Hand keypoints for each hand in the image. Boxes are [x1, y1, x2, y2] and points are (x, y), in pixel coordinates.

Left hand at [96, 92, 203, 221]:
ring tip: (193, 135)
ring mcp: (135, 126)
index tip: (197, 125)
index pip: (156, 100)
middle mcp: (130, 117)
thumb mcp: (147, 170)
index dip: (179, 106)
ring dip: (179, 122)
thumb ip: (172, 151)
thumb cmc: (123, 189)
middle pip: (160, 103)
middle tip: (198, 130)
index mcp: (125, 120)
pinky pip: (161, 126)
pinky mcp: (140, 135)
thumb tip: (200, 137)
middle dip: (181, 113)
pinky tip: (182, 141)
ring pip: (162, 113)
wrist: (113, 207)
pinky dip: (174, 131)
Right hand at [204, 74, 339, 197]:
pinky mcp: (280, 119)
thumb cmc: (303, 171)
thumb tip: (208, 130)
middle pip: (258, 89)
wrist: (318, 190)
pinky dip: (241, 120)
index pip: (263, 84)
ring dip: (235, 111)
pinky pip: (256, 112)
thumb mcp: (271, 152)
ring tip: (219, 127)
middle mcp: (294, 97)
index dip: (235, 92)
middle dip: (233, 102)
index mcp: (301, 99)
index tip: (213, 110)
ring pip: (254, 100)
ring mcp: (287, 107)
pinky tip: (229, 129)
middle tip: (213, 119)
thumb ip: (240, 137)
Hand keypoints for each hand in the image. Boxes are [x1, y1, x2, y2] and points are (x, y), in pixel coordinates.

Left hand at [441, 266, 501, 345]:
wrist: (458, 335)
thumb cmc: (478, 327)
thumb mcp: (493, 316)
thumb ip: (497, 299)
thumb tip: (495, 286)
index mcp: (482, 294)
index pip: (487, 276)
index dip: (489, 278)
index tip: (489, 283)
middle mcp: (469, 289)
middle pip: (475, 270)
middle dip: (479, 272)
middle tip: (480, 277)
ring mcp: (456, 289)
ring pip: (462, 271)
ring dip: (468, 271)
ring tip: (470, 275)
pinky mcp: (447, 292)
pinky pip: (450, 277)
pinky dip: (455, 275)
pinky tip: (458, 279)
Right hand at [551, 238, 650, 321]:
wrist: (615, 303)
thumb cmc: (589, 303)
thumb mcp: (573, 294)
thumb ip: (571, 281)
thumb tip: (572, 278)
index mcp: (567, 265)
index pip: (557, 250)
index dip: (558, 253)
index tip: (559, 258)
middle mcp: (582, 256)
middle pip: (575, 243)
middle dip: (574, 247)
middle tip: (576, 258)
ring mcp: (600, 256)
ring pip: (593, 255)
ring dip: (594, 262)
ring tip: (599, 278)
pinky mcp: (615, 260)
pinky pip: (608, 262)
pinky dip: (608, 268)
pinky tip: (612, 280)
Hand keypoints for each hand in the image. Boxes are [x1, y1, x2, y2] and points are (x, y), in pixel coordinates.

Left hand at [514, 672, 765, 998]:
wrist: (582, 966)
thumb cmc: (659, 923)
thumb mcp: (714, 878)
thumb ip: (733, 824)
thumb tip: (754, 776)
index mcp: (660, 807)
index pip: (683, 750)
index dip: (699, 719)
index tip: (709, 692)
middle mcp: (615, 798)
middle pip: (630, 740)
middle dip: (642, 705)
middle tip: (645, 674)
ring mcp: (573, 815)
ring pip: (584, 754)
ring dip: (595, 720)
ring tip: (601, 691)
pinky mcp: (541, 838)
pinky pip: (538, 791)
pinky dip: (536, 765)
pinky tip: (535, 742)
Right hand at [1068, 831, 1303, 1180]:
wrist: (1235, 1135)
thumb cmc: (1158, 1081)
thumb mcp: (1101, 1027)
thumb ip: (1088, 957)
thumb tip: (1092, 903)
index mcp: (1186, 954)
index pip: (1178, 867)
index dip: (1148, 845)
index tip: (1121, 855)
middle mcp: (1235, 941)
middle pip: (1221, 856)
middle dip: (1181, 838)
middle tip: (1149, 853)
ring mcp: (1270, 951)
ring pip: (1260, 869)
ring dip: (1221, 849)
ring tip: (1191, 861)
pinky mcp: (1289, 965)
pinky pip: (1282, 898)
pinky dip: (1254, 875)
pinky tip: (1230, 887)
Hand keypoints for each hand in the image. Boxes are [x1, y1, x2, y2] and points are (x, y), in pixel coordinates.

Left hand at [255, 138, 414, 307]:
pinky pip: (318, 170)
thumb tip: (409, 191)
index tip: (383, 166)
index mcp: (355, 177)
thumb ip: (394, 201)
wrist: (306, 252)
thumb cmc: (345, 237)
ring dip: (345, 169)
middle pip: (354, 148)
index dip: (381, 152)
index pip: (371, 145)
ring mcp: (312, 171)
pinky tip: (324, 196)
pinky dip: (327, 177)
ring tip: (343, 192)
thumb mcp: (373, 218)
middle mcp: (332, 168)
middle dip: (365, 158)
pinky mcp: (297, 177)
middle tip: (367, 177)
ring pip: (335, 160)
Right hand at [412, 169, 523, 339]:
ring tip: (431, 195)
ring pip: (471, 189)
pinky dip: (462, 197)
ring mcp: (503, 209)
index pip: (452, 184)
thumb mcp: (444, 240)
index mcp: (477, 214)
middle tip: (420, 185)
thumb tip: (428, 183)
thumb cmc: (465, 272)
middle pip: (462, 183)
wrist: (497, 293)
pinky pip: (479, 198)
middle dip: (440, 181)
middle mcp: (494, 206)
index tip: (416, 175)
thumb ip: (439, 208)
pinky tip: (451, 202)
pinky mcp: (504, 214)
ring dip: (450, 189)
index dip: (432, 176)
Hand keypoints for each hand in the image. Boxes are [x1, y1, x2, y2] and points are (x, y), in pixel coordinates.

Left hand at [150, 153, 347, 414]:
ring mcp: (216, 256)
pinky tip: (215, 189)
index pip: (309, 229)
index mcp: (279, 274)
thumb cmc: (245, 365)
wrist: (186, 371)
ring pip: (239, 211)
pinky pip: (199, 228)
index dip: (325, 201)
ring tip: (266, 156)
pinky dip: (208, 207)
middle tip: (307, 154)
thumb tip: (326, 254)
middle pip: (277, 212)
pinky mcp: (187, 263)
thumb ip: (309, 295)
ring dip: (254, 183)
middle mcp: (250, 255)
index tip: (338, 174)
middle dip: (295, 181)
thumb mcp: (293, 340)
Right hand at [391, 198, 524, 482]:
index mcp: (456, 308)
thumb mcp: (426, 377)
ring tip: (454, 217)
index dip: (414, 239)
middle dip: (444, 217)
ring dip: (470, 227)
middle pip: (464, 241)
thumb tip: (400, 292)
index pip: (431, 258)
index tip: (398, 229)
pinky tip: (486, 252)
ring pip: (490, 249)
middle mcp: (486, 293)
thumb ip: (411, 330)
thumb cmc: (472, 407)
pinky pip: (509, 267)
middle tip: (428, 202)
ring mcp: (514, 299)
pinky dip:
━━━━━━
- Exercise brief
Retype the data shown above so that each line matches the original.

- Solution to this problem
Hand keypoints for each hand in the image. Boxes are [x1, y1, x2, y2] and points are (x, y), in pixel coordinates.

Left hand at [96, 92, 203, 221]:
ring tip: (193, 135)
ring mcp: (135, 126)
index tip: (197, 125)
index pip: (156, 100)
middle mcp: (130, 117)
thumb mcp: (147, 170)
index dip: (179, 106)
ring dip: (179, 122)
thumb ip: (172, 151)
thumb cmc: (123, 189)
middle pip: (160, 103)
middle tip: (198, 130)
index mcp: (125, 120)
pinky pip: (161, 126)
pinky mcp: (140, 135)
thumb tip: (200, 137)
middle dip: (181, 113)
pinky tip: (182, 141)
ring pip: (162, 113)
wrist: (113, 207)
pinky dip: (174, 131)
Right hand at [204, 74, 339, 197]:
pinky mcp: (280, 119)
thumb cmc: (303, 171)
thumb tip: (208, 130)
middle pip: (258, 89)
wrist: (318, 190)
pinky dip: (241, 120)
index pip: (263, 84)
ring dip: (235, 111)
pinky pip: (256, 112)
thumb mcp: (271, 152)
ring tip: (219, 127)
middle mcp: (294, 97)
index dip: (235, 92)
middle dip: (233, 102)
index mcp: (301, 99)
index tip: (213, 110)
ring pip: (254, 100)
ring mcp: (287, 107)
pinky tip: (229, 129)
middle tip: (213, 119)
thumb ip: (240, 137)
Hand keypoints for each hand in the image. Boxes are [x1, y1, x2, y2] and points are (x, y), in pixel coordinates.

Left hand at [441, 266, 501, 345]:
wrist: (458, 335)
thumb cmc: (478, 327)
thumb mcp: (493, 316)
thumb ip: (497, 299)
thumb tip: (495, 286)
index mcp: (482, 294)
index pip: (487, 276)
index dip: (489, 278)
index tip: (489, 283)
middle mcp: (469, 289)
middle pip: (475, 270)
middle dip: (479, 272)
middle tip: (480, 277)
ring mcp: (456, 289)
ring pip: (462, 271)
ring dip: (468, 271)
ring tip: (470, 275)
pinky mcp: (447, 292)
pinky pip: (450, 277)
pinky dip: (455, 275)
pinky tip: (458, 279)
Right hand at [551, 238, 650, 321]:
wrist: (615, 303)
thumb cmc: (589, 303)
thumb mcp: (573, 294)
thumb ip: (571, 281)
thumb tip: (572, 278)
index mcp: (567, 265)
index pip: (557, 250)
index dip: (558, 253)
index tip: (559, 258)
middle mcp: (582, 256)
middle pip: (575, 243)
middle dip: (574, 247)
middle tip: (576, 258)
ring mcp: (600, 256)
ring pip: (593, 255)
ring dip: (594, 262)
ring tip: (599, 278)
pinky mcp: (615, 260)
pinky pip: (608, 262)
pinky dip: (608, 268)
pinky tip: (612, 280)
Hand keypoints for each hand in the image. Boxes are [x1, y1, x2, y2] and points are (x, y), in pixel coordinates.

Left hand at [514, 672, 765, 998]:
wrist: (582, 966)
thumb cmc: (659, 923)
thumb mcp: (714, 878)
thumb ip: (733, 824)
thumb tip: (754, 776)
index mcp: (660, 807)
index pip: (683, 750)
index dip: (699, 719)
index tip: (709, 692)
middle mcp: (615, 798)
middle pip: (630, 740)
middle dip: (642, 705)
middle tip: (645, 674)
ring mcp: (573, 815)
ring pip: (584, 754)
ring dip: (595, 720)
ring tip: (601, 691)
pinky mcp: (541, 838)
pinky pip: (538, 791)
pinky dip: (536, 765)
pinky tip: (535, 742)
Right hand at [1068, 831, 1303, 1180]:
wrist: (1235, 1135)
thumb cmc: (1158, 1081)
thumb mcp: (1101, 1027)
thumb ip: (1088, 957)
thumb tip: (1092, 903)
index mcp: (1186, 954)
index pip: (1178, 867)
index dip: (1148, 845)
index tip: (1121, 855)
middle mcp: (1235, 941)
middle pip: (1221, 856)
middle dip: (1181, 838)
middle tip: (1149, 853)
ring mcp: (1270, 951)
ring pip: (1260, 869)
ring dip: (1221, 849)
ring tip: (1191, 861)
pinky mcp: (1289, 965)
pinky pip: (1282, 898)
pinky dip: (1254, 875)
pinky tip: (1230, 887)
Hand keypoints for each hand in the image. Boxes are [x1, y1, x2, y2] and points are (x, y), in pixel coordinates.

Left hand at [255, 138, 414, 307]:
pinky pip: (318, 170)
thumb tip: (409, 191)
index tip: (383, 166)
index mcp: (355, 177)
thumb ip: (394, 201)
wrist: (306, 252)
thumb cmc: (345, 237)
ring dip: (345, 169)
middle pip: (354, 148)
index dip: (381, 152)
index pip: (371, 145)
ring mcp: (312, 171)
pinky tip: (324, 196)
pinky dip: (327, 177)
ring tip: (343, 192)
thumb mcp: (373, 218)
middle mcp: (332, 168)
middle dip: (365, 158)
pinky mcp: (297, 177)
middle tip: (367, 177)
ring pip: (335, 160)
Right hand at [412, 169, 523, 339]:
ring tip: (431, 195)
ring pip: (471, 189)
pinky dip: (462, 197)
ring mcp: (503, 209)
index pip: (452, 184)
thumb mcp: (444, 240)
index mcp: (477, 214)
middle tip: (420, 185)
thumb tip: (428, 183)
thumb cmc: (465, 272)
middle pip: (462, 183)
wrist: (497, 293)
pinky pip: (479, 198)
middle dip: (440, 181)
middle mcp: (494, 206)
index tip: (416, 175)
thumb ip: (439, 208)
pinky tip: (451, 202)
pinky mcp: (504, 214)
ring dip: (450, 189)
index dip: (432, 176)
Hand keypoints for each hand in the image. Boxes are [x1, y1, x2, y2] and points are (x, y), in pixel coordinates.

Left hand at [150, 153, 347, 414]:
ring mcp: (216, 256)
pinky tip: (215, 189)
index pip: (309, 229)
index mcp: (279, 274)
thumb cmc: (245, 365)
wrist: (186, 371)
ring pip: (239, 211)
pinky pip: (199, 228)
index dip: (325, 201)
ring tip: (266, 156)
pinky dip: (208, 207)
middle tip: (307, 154)
thumb tip: (326, 254)
middle pip: (277, 212)
pinky mcp: (187, 263)
thumb ip: (309, 295)
ring dip: (254, 183)
middle mcp: (250, 255)
index tip: (338, 174)
middle dip: (295, 181)
thumb mcp: (293, 340)
Right hand at [391, 198, 524, 482]:
index mcp: (456, 308)
thumb mcp: (426, 377)
ring tip: (454, 217)
index dip: (414, 239)
middle dip: (444, 217)
ring dip: (470, 227)
middle pip: (464, 241)
thumb tip: (400, 292)
index pip: (431, 258)
index tip: (398, 229)
pinky tip: (486, 252)
ring pip: (490, 249)
middle mcp: (486, 293)
thumb ip: (411, 330)
thumb cmc: (472, 407)
pinky pip: (509, 267)
middle tip: (428, 202)
ring mcp: (514, 299)
pinky dip:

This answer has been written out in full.